Notwithstanding this, it does evoke the horror of the situation, almost the inconceivable horror of it. Further, it allows us to question the nature of sanity. Why would a sane man be locked up? And why kept locked up? More importantly, how can we be sure if anyone is sane? How do we test sanity?
Worth a read, especially for the beautiful language.
A journey through the hell of inhumane treatment in the name of so called science and human relationships at the most poignant and earthy level. The story is compelling and unique in its investigation of the insanity that IS Bedlam, personal relationships, language, communication, thought, meaning and humour in the most unexpected places. Charlotte Randall is a genius. I must read more of her work. The ending is what you want it to be or what you imagine it to be, you can write the next chapter if you have a mind, and feel pleased with what Charlotte has lead you to reward the main character with. The author conjures totally immersing imagery and remarkable characters who come to life so vividly you want to speak or yell at them or slap them. What a novel, you would have to be MAD not to read it.
Tricky one to rate. I'm not sure I enjoyed reading it. It was disturbing with the detailed accounts of abusive treatments enacted on asylum patients. And parts of it were slow as the story gradually revealed itself through fits and starts told as a story narrated by the patient to his cell mate with lots of interruptions to ponder words and meanings.

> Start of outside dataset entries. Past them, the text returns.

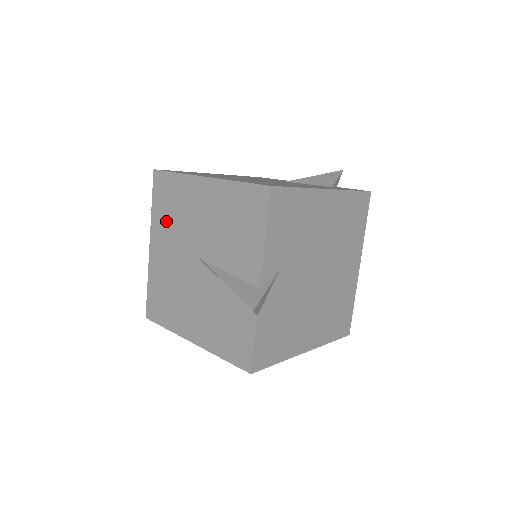
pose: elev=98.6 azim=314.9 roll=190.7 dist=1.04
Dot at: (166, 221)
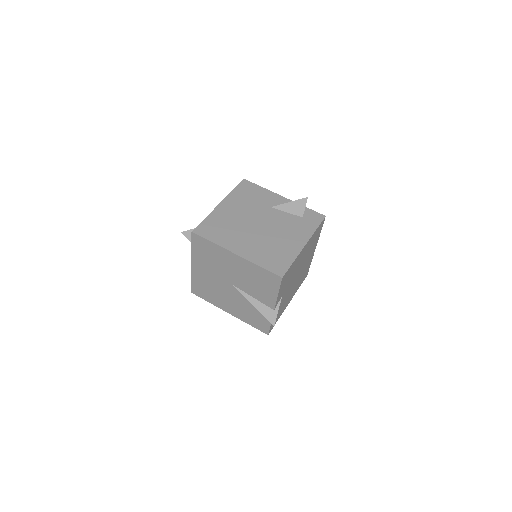
Dot at: (205, 260)
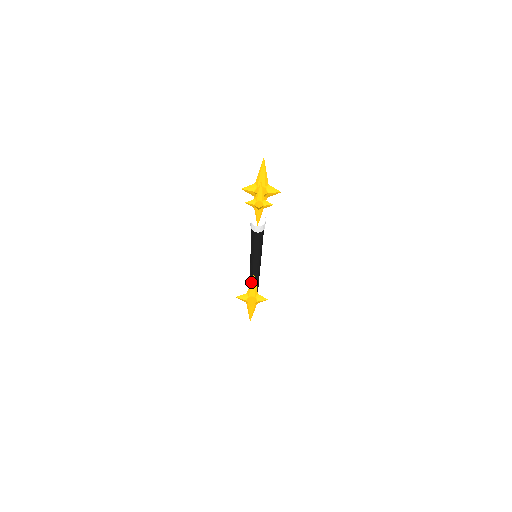
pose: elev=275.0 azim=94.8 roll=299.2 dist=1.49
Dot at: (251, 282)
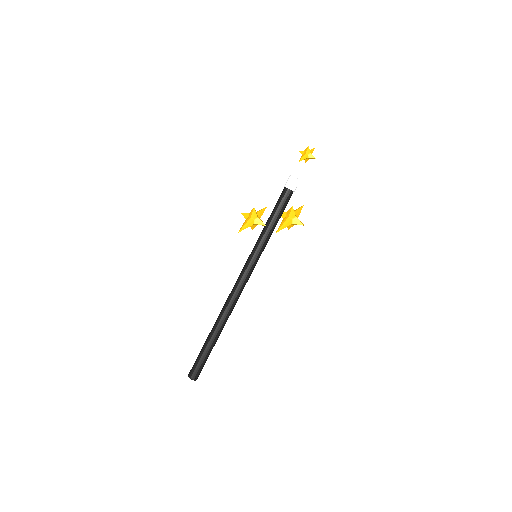
Dot at: (261, 209)
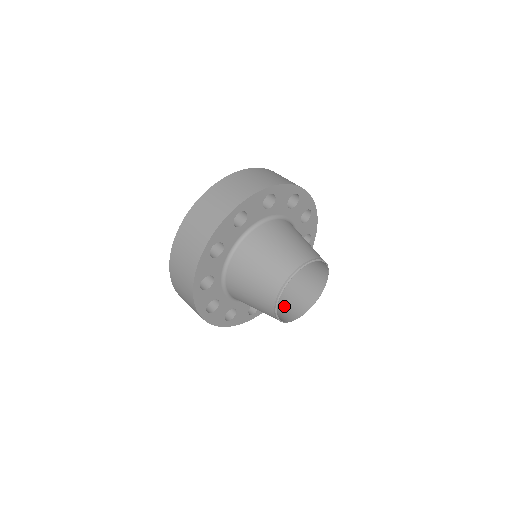
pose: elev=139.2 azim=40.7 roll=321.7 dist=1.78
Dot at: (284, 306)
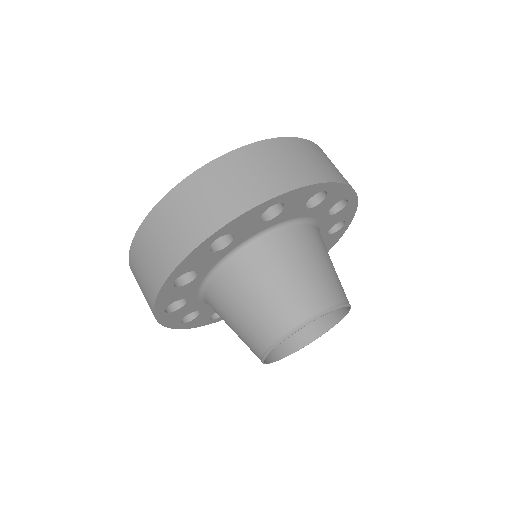
Dot at: occluded
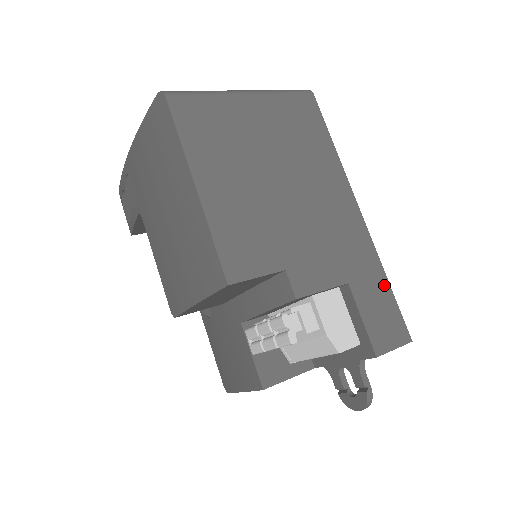
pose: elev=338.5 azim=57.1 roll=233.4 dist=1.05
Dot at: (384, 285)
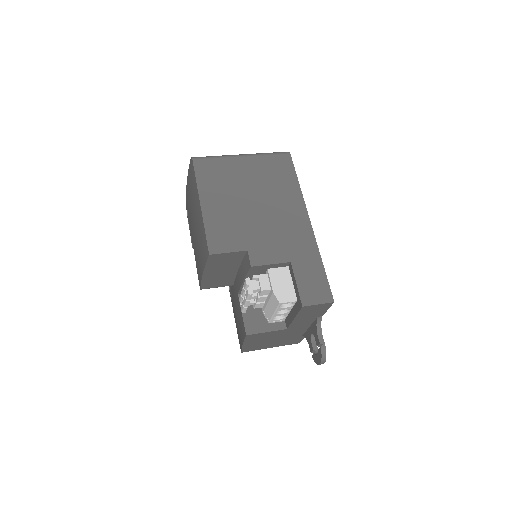
Dot at: (319, 266)
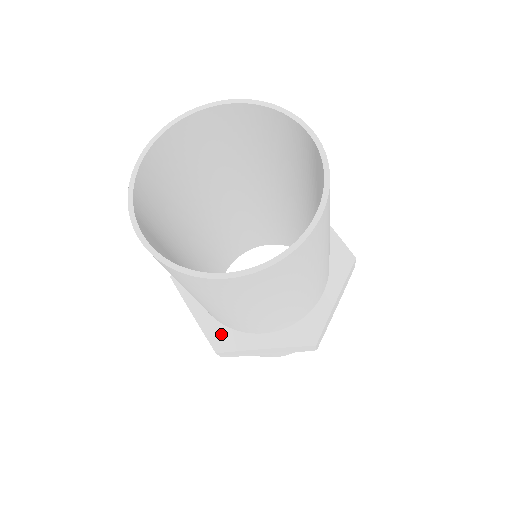
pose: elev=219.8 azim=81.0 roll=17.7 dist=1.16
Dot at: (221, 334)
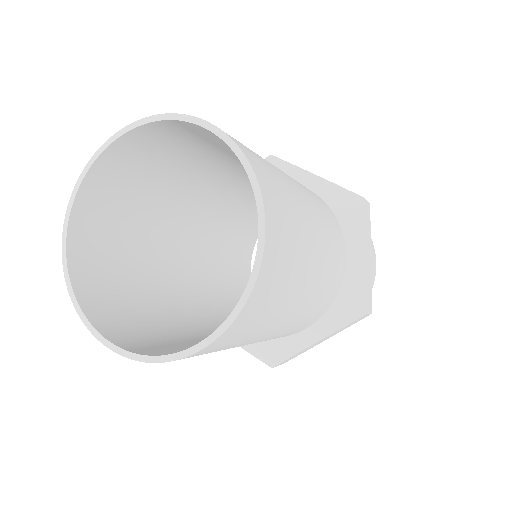
Dot at: (266, 348)
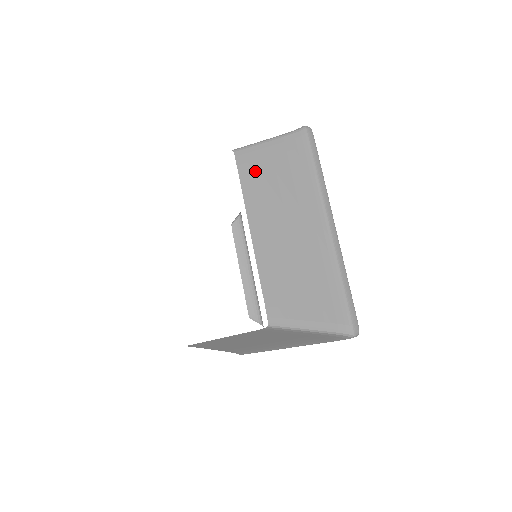
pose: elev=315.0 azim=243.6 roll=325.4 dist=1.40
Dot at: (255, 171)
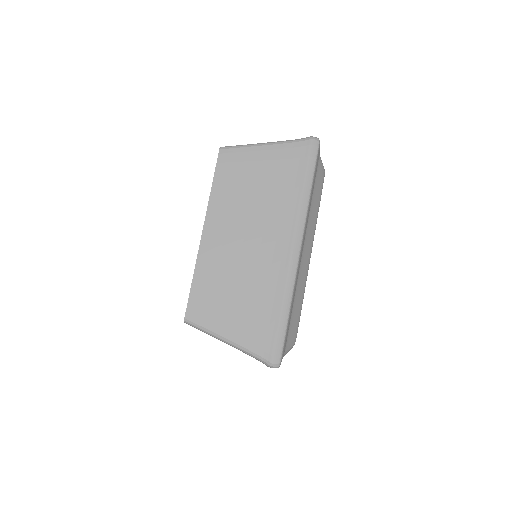
Dot at: (233, 172)
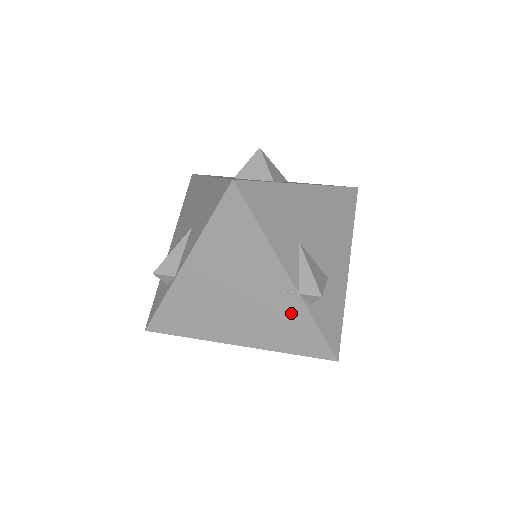
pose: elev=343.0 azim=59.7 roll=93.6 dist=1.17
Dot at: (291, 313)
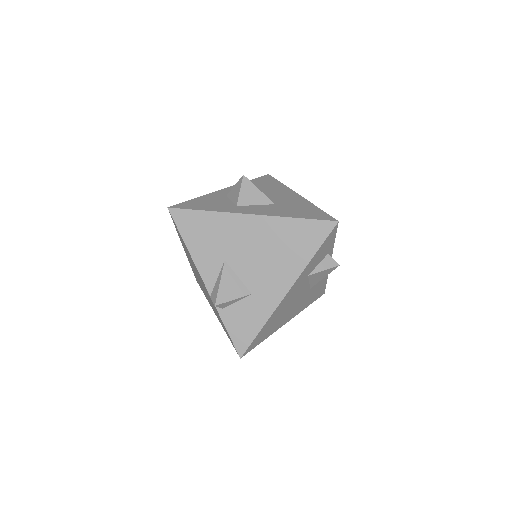
Dot at: (215, 308)
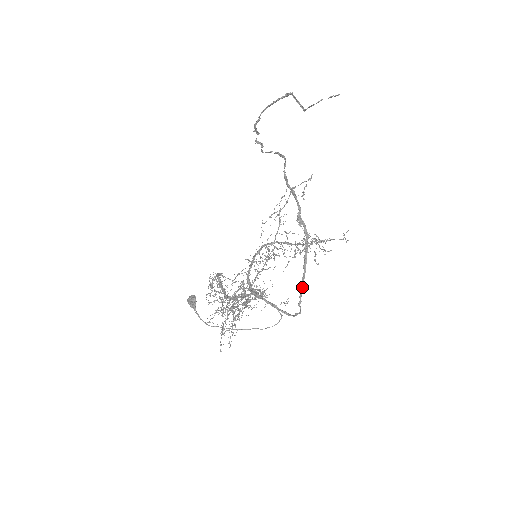
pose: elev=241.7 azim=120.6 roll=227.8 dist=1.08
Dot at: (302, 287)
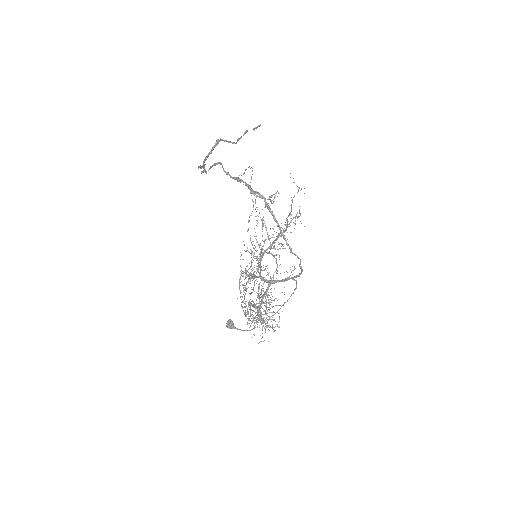
Dot at: (283, 236)
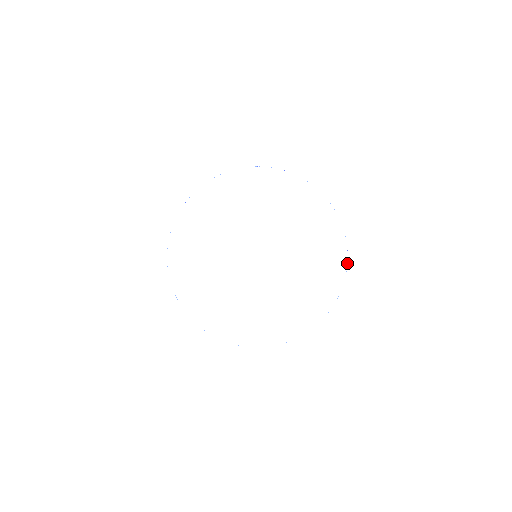
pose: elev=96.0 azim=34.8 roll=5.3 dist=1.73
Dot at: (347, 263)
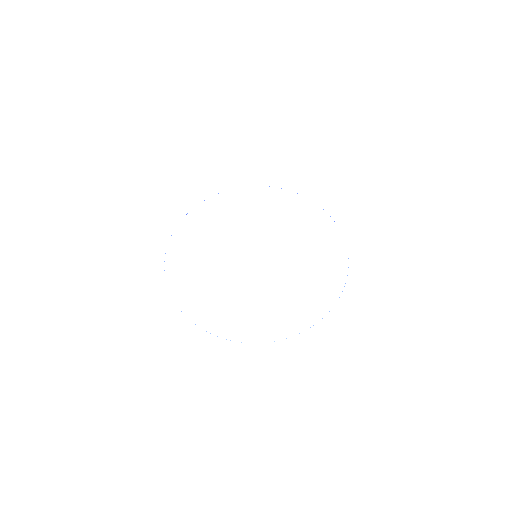
Dot at: occluded
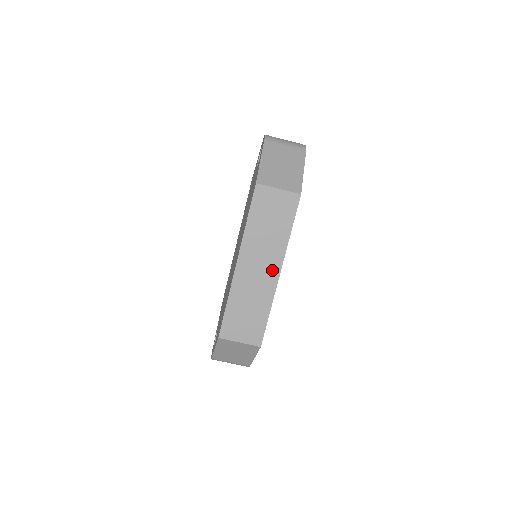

But it was very compelling and exquisitely planned and written, with a satisfying answer to the mystery of how he came to be in the asylum in the first place so many years before.
2017 Reading Challenge: A book you bought on a trip (New Zealand!)
I loved this book & a lot has to do with the Audio, it was excellent. The narrator Paul Barrett does a great job and I think it helped me enjoy the book more than if I had read the print version. His voice is just right. The story doesn’t hold back on the ick of sickness in the asylum of the treatments that went on! This is one of those books that reminds you to be thankful to be living in our modern times! The horror of asylum life is heart wrenching!
1.5⭐️ First person (so too much tell and not enough show), sane chap wrongly deemed insane narrates how he ended up in Bedlam, working out who is to blame along the way. Ever so boring. Written a little like Samuel Richardson or Daniel Defoe which is almost clever, but still like watching paint dry. Can’t believe I was determined to get to the end. The small insight into “treatments” for those with mental health issues was briefly interesting.
How does a madman convince anyone he is not mad? For the label will taint the very sanity he expresses. And everyone else gets away with the madness in their torturous cures, corruption and crime simply because they are not mad. A book for those who likes philosophical discussions yet have a strong stomach for the brutal reality of a historical mental asylum.
I hadn't realised till halfway through that Randall is from NZ. Proud kiwi right here! I picked this up in a hospice shop and was extremely stoked to be reading a great book after being lately disappointed with tedious reads.
Started and abandoned in the same day. Books written as inner monologues require a very specific frame of mind, and this is definitelly not the moment.
This is another book that my mother gave to me, and she has pretty unwaveringly good taste in books. This was really clever, and really enjoyable, if occasionally a little too knowing.
I wanted to finish this, and made more than one attempt to keep going, but just couldn't do it. The writing is great, but the story is just too thin to keep my interest. And in the end the constant focus on bodily functions and the torturing of those who in the madhouse became depressing, in spite of the narrator's sense of humour and irony.